Data extracts section start

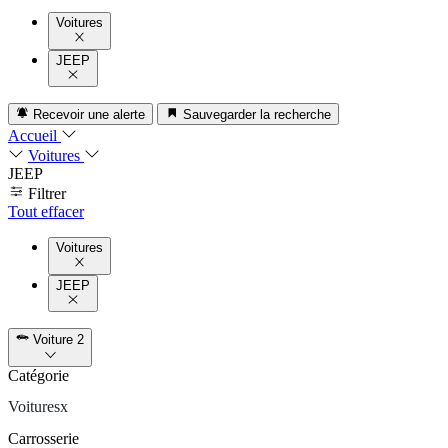
Voitures
JEEP
Recevoir une alerte
Sauvegarder la recherche
Accueil
Voitures
JEEP
Filtrer
Tout effacer
Voitures
JEEP
Voiture
2
Catégorie
Voitures
x
Carrosserie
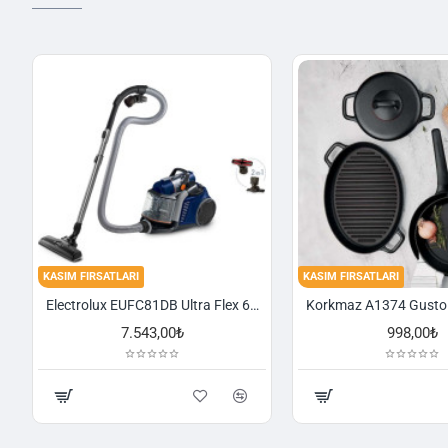
KASIM FIRSATLARI
KASIM FIRSATLARI
Electrolux EUFC81DB Ultra Flex 650 W Toz Torbasız Süpürge
7.543,00₺
998,00₺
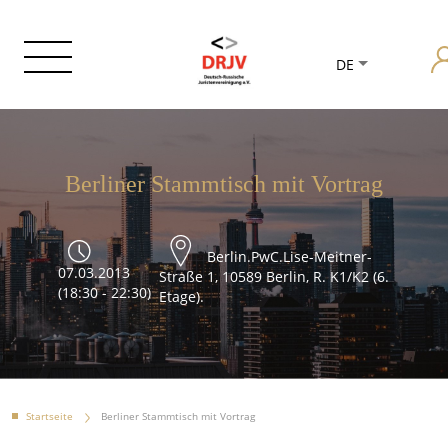
DE
Berliner Stammtisch mit Vortrag
Berlin.PwC.Lise-Meitner-
07.03.2013
Straße 1, 10589 Berlin, R. K1/K2 (6.
(18:30 - 22:30)
Etage).
Startseite
Berliner Stammtisch mit Vortrag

Data extracts section end

__Task__: Write out all of the lines above without any changes, and omit the pictures.

__Task solution__:
Voitures
JEEP
Recevoir une alerte
Sauvegarder la recherche
Accueil
Voitures
JEEP
Filtrer
Tout effacer
Voitures
JEEP
Voiture
2
Catégorie
Voitures
x
Carrosserie
KASIM FIRSATLARI
KASIM FIRSATLARI
Electrolux EUFC81DB Ultra Flex 650 W Toz Torbasız Süpürge
7.543,00₺
998,00₺
DE
Berliner Stammtisch mit Vortrag
Berlin.PwC.Lise-Meitner-
07.03.2013
Straße 1, 10589 Berlin, R. K1/K2 (6.
(18:30 - 22:30)
Etage).
Startseite
Berliner Stammtisch mit Vortrag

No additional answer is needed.